"Bless your honour, noble gentleman,
Remember a poor soldier."—Auchindrane, Act I.

We have now the events of only one night to relate, but these events are of the most varied description.

Father St. Bernard, the kind and philanthropic old clergyman, had prayed fervently that the cardinal, among the multitude of public matters that weighed upon his master-mind, would remember his promise; and as earnestly had he implored Providence to inspire the heart of James with more than his usual mercy, that a pardon might be granted to his poor penitent, for so a confessor always termed those under his care in the olden time.

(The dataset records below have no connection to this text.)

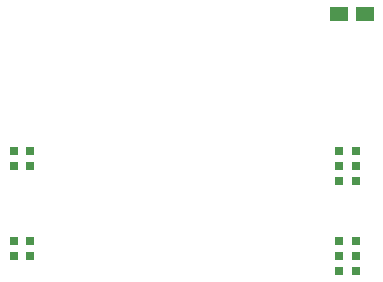
<source format=gtp>
*%FSLAX25Y25*%
*%MOIN*%
G01*
%ADD11C,0.00100*%
%ADD12C,0.00700*%
%ADD13C,0.00733*%
%ADD14C,0.01000*%
%ADD15C,0.01200*%
%ADD16C,0.01500*%
%ADD17C,0.02000*%
%ADD18C,0.03000*%
%ADD19C,0.04000*%
%ADD20C,0.04800*%
%ADD21C,0.05000*%
%ADD22C,0.05800*%
%ADD23C,0.07000*%
%ADD24C,0.08000*%
%ADD25C,0.08800*%
%ADD26C,0.12000*%
%ADD27R,0.00967X0.00967*%
%ADD28R,0.01000X0.01000*%
%ADD29R,0.01386X0.01386*%
%ADD30R,0.01500X0.01500*%
%ADD31R,0.02000X0.02000*%
%ADD32R,0.02000X0.02000*%
%ADD33R,0.02500X0.02500*%
%ADD34R,0.02500X0.02500*%
%ADD35R,0.03000X0.03000*%
%ADD36R,0.03000X0.03000*%
%ADD37R,0.03500X0.03500*%
%ADD38R,0.03500X0.03500*%
%ADD39R,0.03800X0.03800*%
%ADD40R,0.04000X0.04000*%
%ADD41R,0.04000X0.04000*%
%ADD42R,0.04500X0.04500*%
%ADD43R,0.05000X0.05000*%
%ADD44R,0.05000X0.06000*%
%ADD45R,0.05000X0.05000*%
%ADD46R,0.05800X0.06800*%
%ADD47R,0.06000X0.05000*%
%ADD48R,0.06000X0.06000*%
%ADD49R,0.06800X0.05800*%
%ADD50R,0.08500X0.08500*%
%ADD51R,0.09000X0.09000*%
%ADD52R,0.10000X0.10000*%
D35*
X1040300Y800000D02*
D03*
X937300Y795000D02*
D03*
X1040300Y765000D02*
D03*
X937300Y800000D02*
D03*
X1045800Y795000D02*
D03*
X1040300D02*
D03*
X931800Y800000D02*
D03*
X1045800Y765000D02*
D03*
Y770000D02*
D03*
Y800000D02*
D03*
X931800Y770000D02*
D03*
X937300Y765000D02*
D03*
Y770000D02*
D03*
X931800Y765000D02*
D03*
Y795000D02*
D03*
X1040300Y790000D02*
D03*
Y760000D02*
D03*
Y770000D02*
D03*
X1045800Y790000D02*
D03*
Y760000D02*
D03*
D47*
X1048800Y845500D02*
D03*
X1040300D02*
D03*
M02*

</source>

Every hour after the cardinal's departure he had sought Sir James Riddel, in the hope that tidings had arrived from Falkland: but hour after hour passed; two weary days, and two still more weary nights elapsed; but no tidings came of the pardon, and no messenger.

Could the cardinal have forgotten his promise? or had he failed in his purpose? The poor friar racked his invention with suggestions, but hope died as the evening of the fatal 25th drew on; and Father St. Bernard was forced to confess to himself that she was lost; for the hour at which the ferry-boat usually arrived at Leith was long since passed. From the rampart of David's Tower he had seen it pass the Beacon Rock and enter the harbour, and with a beating heart he waited, but Leslie never came.

He saw the people already gathering in groups and crowds to witness the frightful execution, and the old man wept as he sought the knightly governor of the fortress for the last time, and turned away hopeless.

"Thou good and pious priest!" said Sir James Riddel, touched by the old man's grief, and warmed into a betrayal of his own religious opinions, "why art thou not, as I am, a Protestant?"

"Thou good and valiant soldier! why art thou not, as thy father was before thee, a pious Catholic and true?" asked the prebend, in the same tone, as he descended from the citadel towards the gate of King David's Tower, to visit Jane Seton for the last time. At that moment the great copper bell of the fortress, which swung at the gable of a tower called the Gunhouse, tolled the hour of nine.

She was to die at twelve.

Among all the snares laid for the destruction of Leslie, and to obtain the document he carried, Birrel had reserved unto himself the last, and, failing others (which he scarcely believed could fail), the surest, and perhaps most deadly plan for his death.